Forced-Directed Citation Visualization

This application, built using three.js/webgl, uses force-directed layout to visualize a complexly related dataset of scholarly articles. It uses multiple springs to represent multivariate edges. Users can then explore relationships among citation networks based on their own criteria. Users set rules of attraction/repulsion, and the papers rearrange in space to reflect those rules in real time. This allows the user to better understand the network and how papers and authors in it relate to each other. Ideally, users have some knowledge of the scholarly works in the corpus. This interface lets them see new clusters.

Battle Boids

This is a graphics project build with three.js/webgl depicting a spaceship battle. In it ships pursue each other through space according to flocking rules, leaving light trails and shooting rays at each other. I wrote a blog post about how I achieved efficient glow effects in the browser. This was part of a larger effort around optimization of glow effects to maximize frame rate and the number of objects on screen. Click the image to see it running in real-time.

Github Source

Naive Dox

This project was created by myself, Zach Brown, and Matthew Saari. It is meant to help internet citizens understand how anonymous they are online. Given a username or email, it cross-references a number of sites, gathering as much information as possible, to construct a single unified profile. It takes a multi-pass approach to doing so, so if it finds an email or real name, it will then query using that. We used apis when available coupled with xpath for data extraction. We look in particular for information that could be used to answer security questions and point that out to the user if we find it. I was the team leader and created the front end in addition to a good portion of the server, which is in Python.

AutoGrader

This project was built for a High School Computer Science teacher. It is a website meant to make the creation, assignment, and grading of homework easier for teachers and students. We used agile methodology and test-driven development. I was project owner.

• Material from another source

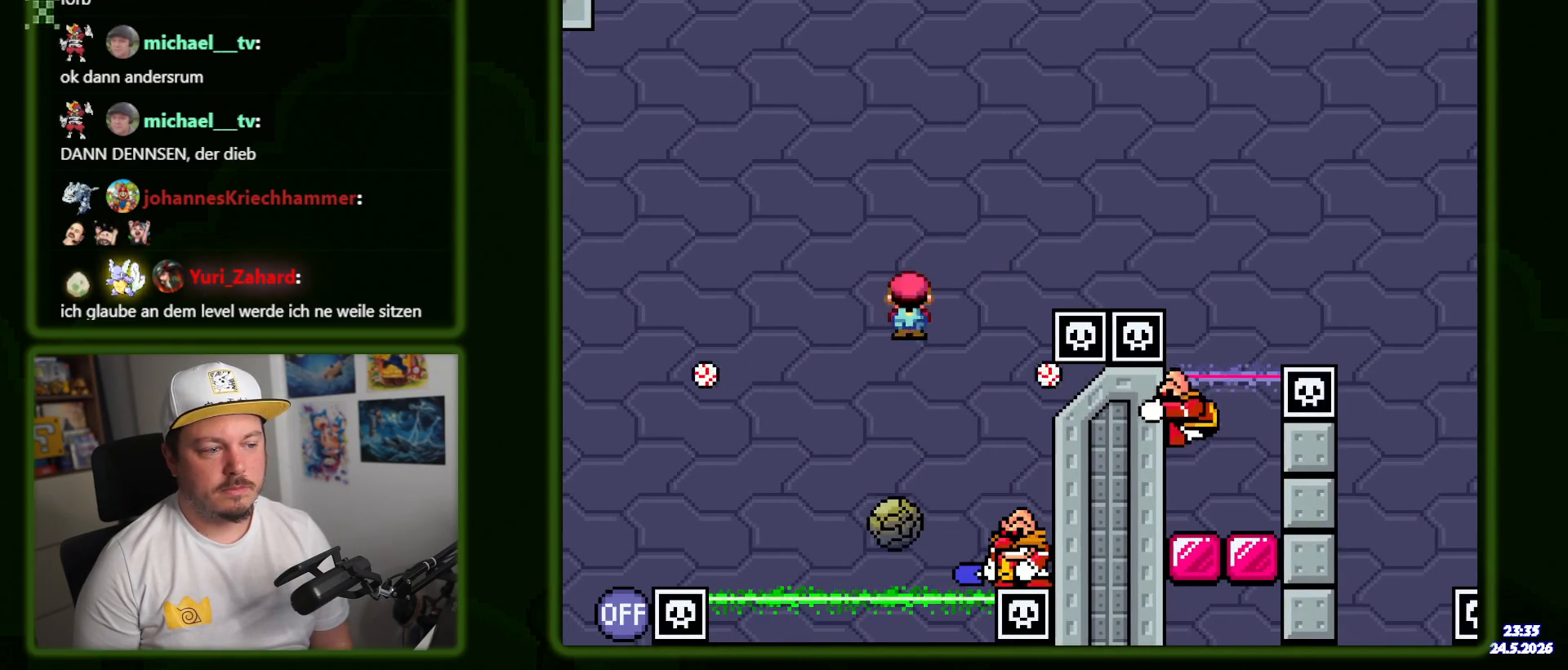
{"buttons": ["A", "X"], "events": [[267, "A", "down"], [367, "DPAD_LEFT", "down"], [484, "DPAD_LEFT", "up"]]}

Students can write their code in the web browser (using the Ace code editor), submit it to the server (Ruby on Rails) for evaluation, and receive automated feedback on how their solution does. This is similar to sites such as HackerRank. Students can also complete quizzes using our software. Complimenting this is the admin view where the teacher can see the students progress and manage classes, students, and assignments. Demo.

Github Source

Original Content Only

A Chrome Extension that allows you to remove retweets and shared posts from your Twitter and Facebook feeds. I made this primarily for my own use, as I was tired of feeds that lacked original content. Works very simply by searching for and removing those tweets/posts from the DOM on a timer.

Github Source

Fantegio

This is a multiplayer web game based on the board game Stratego. I led a team consisting of myself, Matthew Saari, Richa Surbhi, and Ryan Ledbetter to make this. We used Create.js for graphics/animation and websockets for communication between clients/server. The server ran node.js. I created all of the graphics and wrote a good portion of the client-side javascript. The server was temporarily hosted by the university and is unfortunately no longer live, but we do have a gameplay video.

Github Source

Eat Your Feelings

I created this project with John Goen for my Information Storage and Retrieval class as well as the Yelp dataset challenge. In it, we conduct sentiment analysis on the review text of Yelp business reviews from the Yelp academic dataset. We do this in hopes of finding differences in the way people talk about businesses and the way people rate them. Our app allows users to sort by either the original rating or by sentiment (feels). We use Naive Bayes, which has been trained on a set of pre-classified documents to assign positivity scores to reviews. Based on the work of Pang and Lee, we focus on the latter part of each review for determining sentiment. We then separate the scores into tiers to mirror the standard star ratings. Additionally, we filter out users that we deem not trustworthy based the ratings they give being different than the sentiment we perceive in their text.

Github Source

CSS Zen Garden

My take on the CSS Zen Garden Challenge. In it, you are given just a html file and your task is to style it using CSS. You are not allowed to modify the html in any way outside of linking to your own stylesheet.